Material shown Start Marker

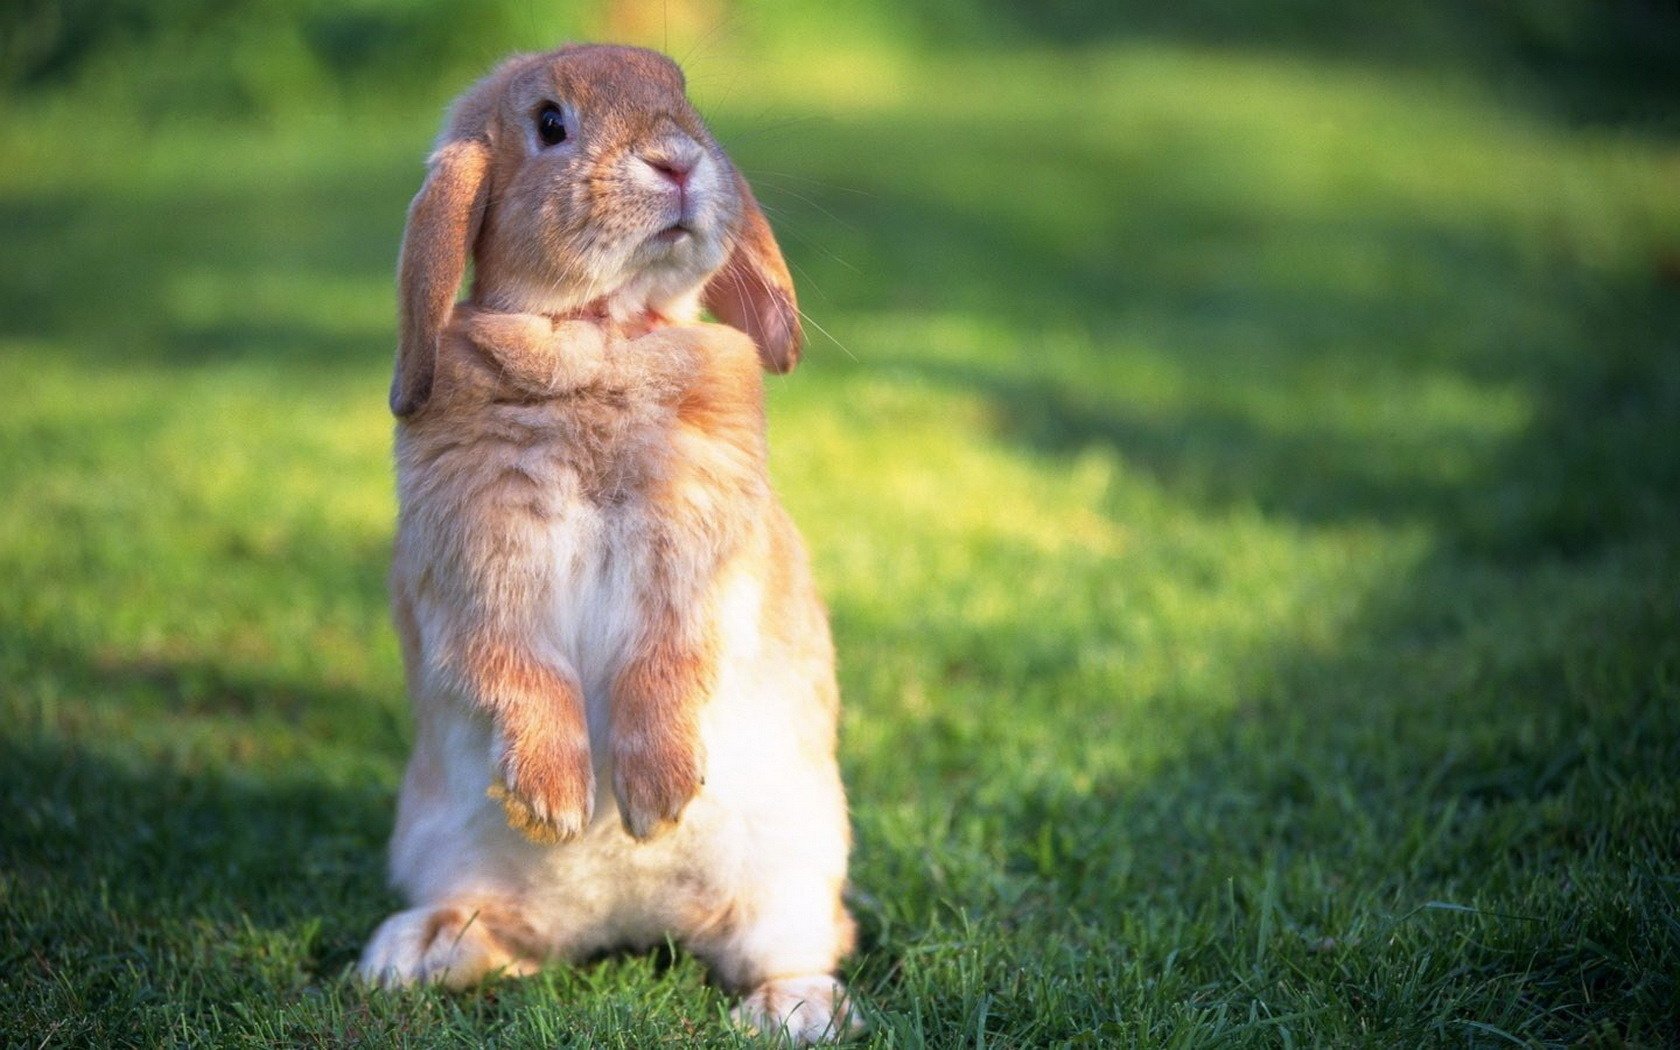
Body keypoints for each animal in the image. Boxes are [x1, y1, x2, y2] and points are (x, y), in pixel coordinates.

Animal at [355, 45, 857, 1044]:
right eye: (550, 123)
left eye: (684, 96)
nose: (678, 161)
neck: (600, 333)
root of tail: (627, 924)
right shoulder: (478, 571)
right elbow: (519, 668)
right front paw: (555, 802)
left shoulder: (697, 564)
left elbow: (665, 664)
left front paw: (657, 800)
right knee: (509, 938)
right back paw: (412, 952)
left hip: (793, 875)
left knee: (796, 945)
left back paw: (792, 1009)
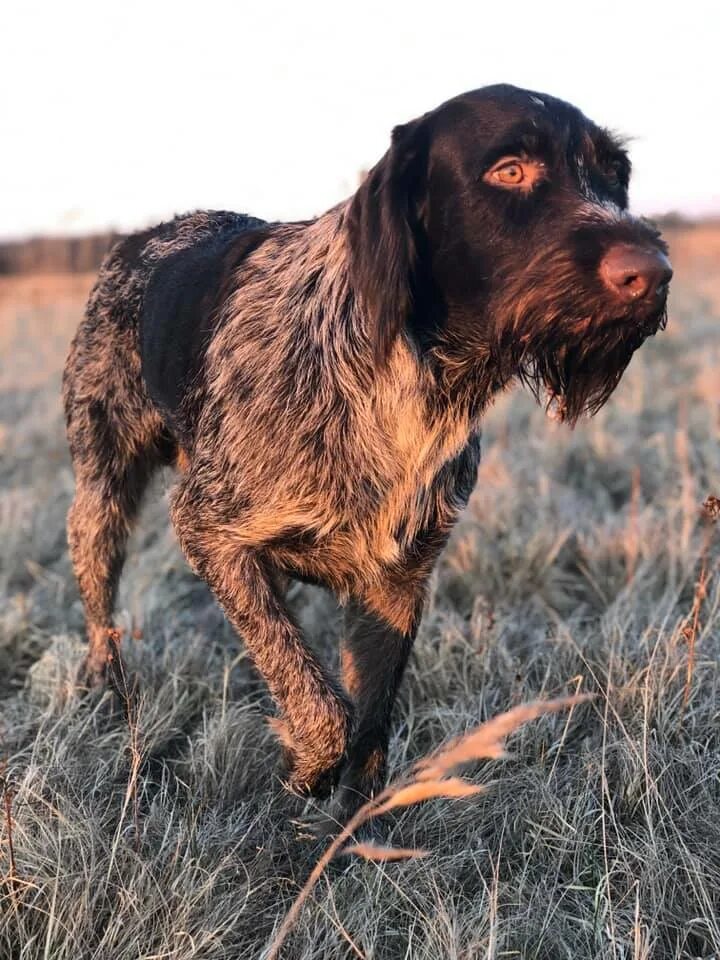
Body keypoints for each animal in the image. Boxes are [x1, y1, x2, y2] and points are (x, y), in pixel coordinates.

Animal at [60, 84, 668, 816]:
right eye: (510, 170)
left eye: (612, 173)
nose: (652, 273)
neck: (416, 381)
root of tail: (142, 238)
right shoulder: (209, 530)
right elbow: (322, 704)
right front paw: (307, 769)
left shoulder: (398, 580)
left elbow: (370, 726)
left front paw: (352, 831)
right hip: (101, 493)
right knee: (101, 602)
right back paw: (109, 692)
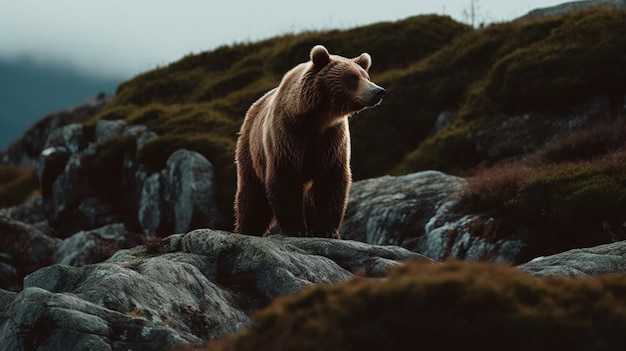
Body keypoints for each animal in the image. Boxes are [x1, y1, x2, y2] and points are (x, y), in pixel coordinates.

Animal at [233, 45, 382, 239]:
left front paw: (327, 230)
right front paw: (297, 228)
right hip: (250, 150)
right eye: (352, 77)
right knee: (253, 194)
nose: (378, 91)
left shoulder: (331, 140)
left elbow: (331, 180)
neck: (316, 118)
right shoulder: (288, 134)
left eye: (366, 76)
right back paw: (248, 229)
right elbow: (285, 178)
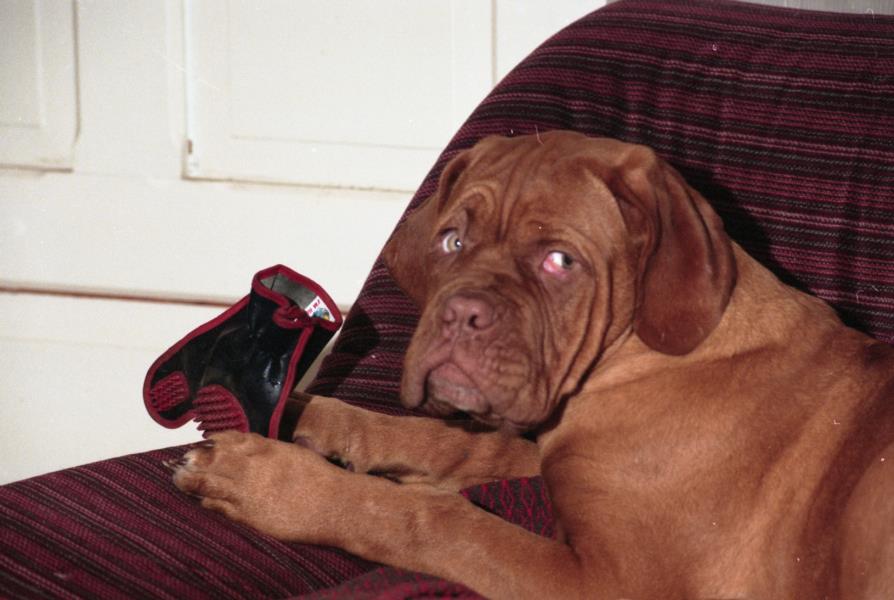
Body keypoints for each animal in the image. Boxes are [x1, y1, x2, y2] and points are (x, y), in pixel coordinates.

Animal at [173, 131, 894, 599]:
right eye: (452, 241)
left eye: (559, 261)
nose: (460, 314)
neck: (638, 358)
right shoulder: (544, 455)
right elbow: (454, 443)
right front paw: (307, 415)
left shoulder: (614, 584)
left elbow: (439, 522)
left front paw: (274, 483)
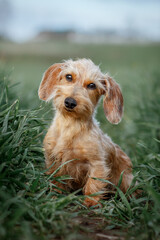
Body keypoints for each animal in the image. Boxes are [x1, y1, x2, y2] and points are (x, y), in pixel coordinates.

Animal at [38, 58, 133, 206]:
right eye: (69, 77)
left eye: (92, 85)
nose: (70, 102)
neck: (71, 126)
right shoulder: (53, 159)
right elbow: (56, 179)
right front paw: (55, 195)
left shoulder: (97, 164)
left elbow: (93, 185)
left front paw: (90, 203)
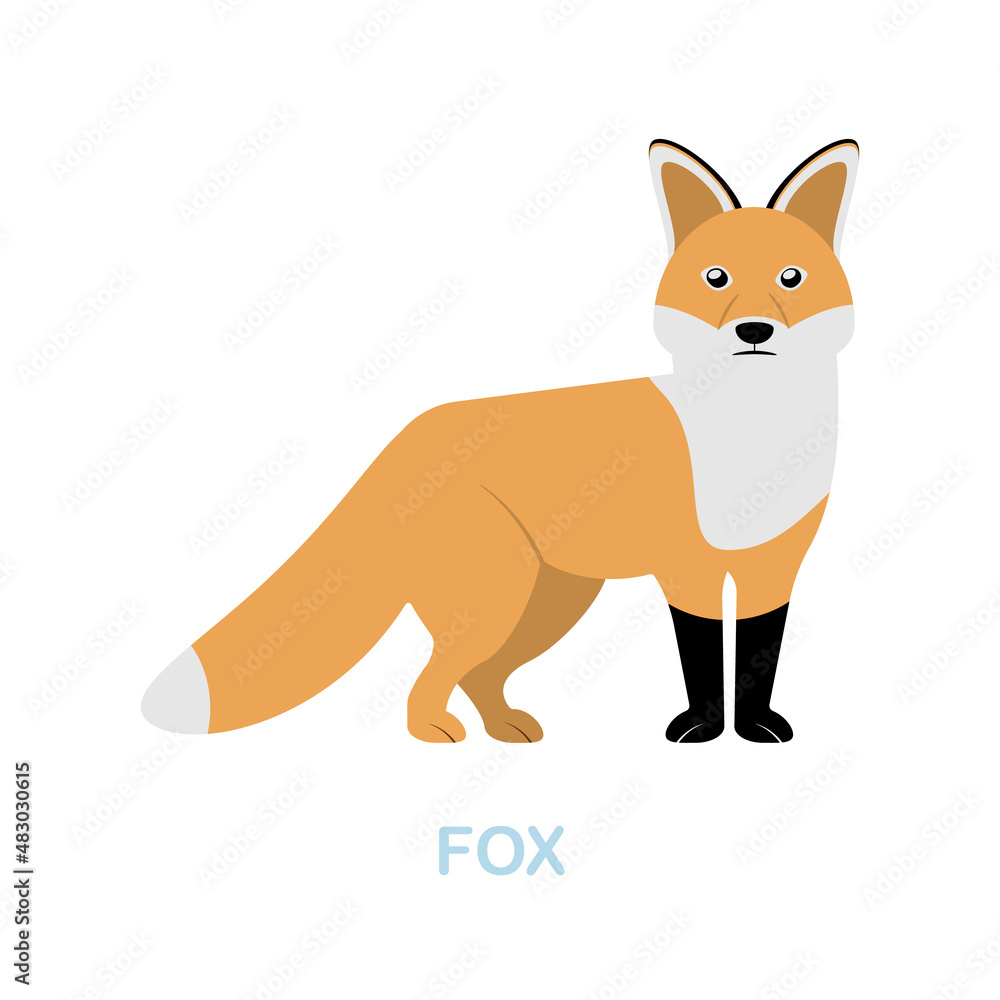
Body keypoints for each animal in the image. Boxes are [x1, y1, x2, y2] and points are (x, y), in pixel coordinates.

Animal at [143, 138, 858, 744]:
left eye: (792, 278)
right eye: (715, 279)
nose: (754, 330)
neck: (751, 441)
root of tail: (408, 432)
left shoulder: (775, 566)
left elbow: (758, 655)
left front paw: (756, 728)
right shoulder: (688, 570)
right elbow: (705, 657)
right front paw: (704, 729)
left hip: (547, 605)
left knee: (479, 676)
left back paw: (506, 728)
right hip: (496, 603)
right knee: (436, 674)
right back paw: (433, 732)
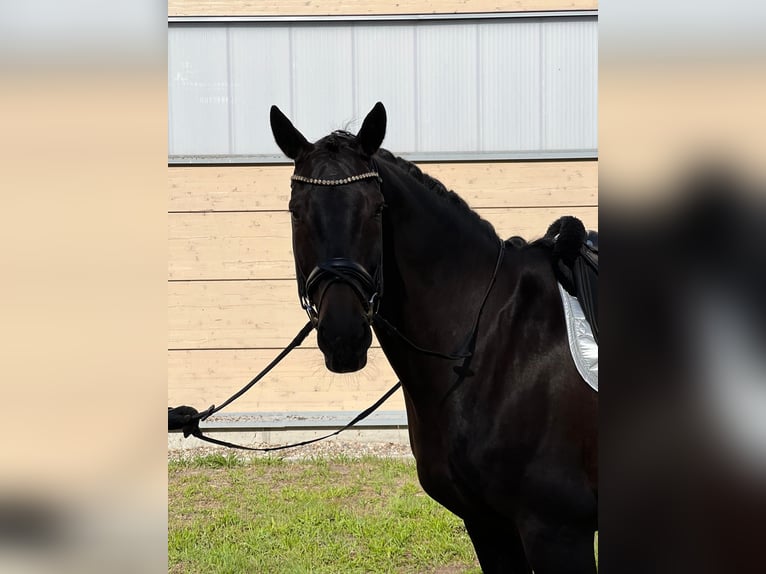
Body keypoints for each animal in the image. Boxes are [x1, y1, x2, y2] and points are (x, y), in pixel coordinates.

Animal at [269, 102, 598, 573]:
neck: (494, 341)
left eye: (376, 210)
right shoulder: (488, 526)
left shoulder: (558, 532)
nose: (344, 337)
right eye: (296, 211)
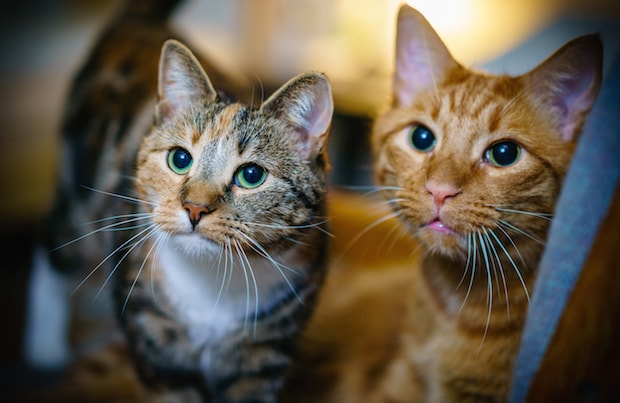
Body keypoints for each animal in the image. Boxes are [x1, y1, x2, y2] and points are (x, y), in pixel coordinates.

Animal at [25, 1, 334, 402]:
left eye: (251, 175)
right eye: (179, 159)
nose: (195, 207)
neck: (212, 285)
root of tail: (138, 22)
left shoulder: (263, 353)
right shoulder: (155, 341)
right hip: (80, 187)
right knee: (57, 249)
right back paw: (46, 347)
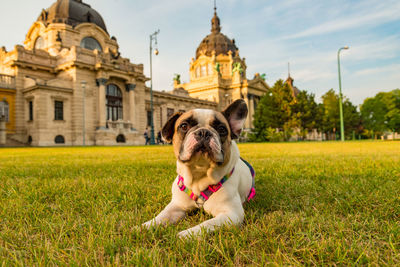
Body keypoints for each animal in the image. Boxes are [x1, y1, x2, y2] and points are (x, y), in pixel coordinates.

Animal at [143, 99, 256, 239]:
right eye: (184, 126)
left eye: (222, 129)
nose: (203, 132)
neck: (198, 173)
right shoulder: (176, 206)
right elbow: (161, 217)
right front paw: (143, 227)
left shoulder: (231, 214)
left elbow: (206, 225)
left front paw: (185, 235)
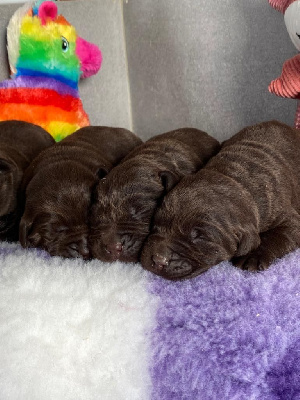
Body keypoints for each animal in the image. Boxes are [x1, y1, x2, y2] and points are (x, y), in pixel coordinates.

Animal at [141, 120, 300, 280]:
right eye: (156, 223)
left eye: (200, 237)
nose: (158, 259)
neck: (234, 178)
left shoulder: (289, 220)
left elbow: (275, 236)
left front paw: (252, 256)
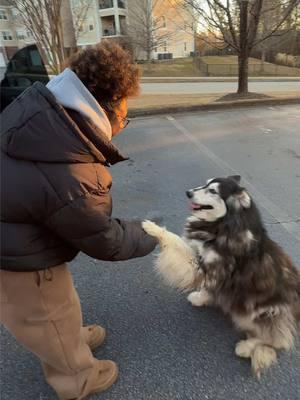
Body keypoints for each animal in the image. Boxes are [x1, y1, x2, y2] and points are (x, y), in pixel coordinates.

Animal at [144, 177, 300, 376]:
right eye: (205, 183)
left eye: (212, 191)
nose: (188, 193)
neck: (223, 225)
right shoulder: (211, 272)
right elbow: (208, 288)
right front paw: (202, 298)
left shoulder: (205, 268)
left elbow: (174, 240)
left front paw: (151, 227)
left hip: (261, 312)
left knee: (279, 340)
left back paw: (246, 347)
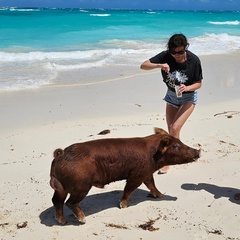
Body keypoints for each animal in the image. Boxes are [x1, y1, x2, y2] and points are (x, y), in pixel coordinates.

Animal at [49, 128, 200, 224]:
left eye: (180, 143)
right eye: (176, 146)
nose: (198, 151)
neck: (153, 155)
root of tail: (60, 155)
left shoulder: (146, 173)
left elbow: (152, 184)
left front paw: (160, 195)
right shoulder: (136, 175)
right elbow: (129, 189)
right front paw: (123, 206)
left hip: (61, 187)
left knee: (56, 201)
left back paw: (62, 221)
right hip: (81, 186)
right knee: (70, 202)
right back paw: (83, 220)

Material shown End Marker

What is needed
From the line that contains "left eye: (180, 143)" down to the last line above, print each line exactly as it appears.

Written answer
left eye: (180, 143)
right eye: (176, 146)
nose: (198, 151)
neck: (153, 155)
root of tail: (60, 155)
left shoulder: (146, 173)
left elbow: (152, 184)
left front paw: (160, 195)
right shoulder: (136, 175)
right elbow: (129, 189)
right front paw: (123, 206)
left hip: (61, 187)
left knee: (56, 201)
left back paw: (62, 221)
right hip: (81, 186)
right knee: (70, 202)
right back paw: (83, 220)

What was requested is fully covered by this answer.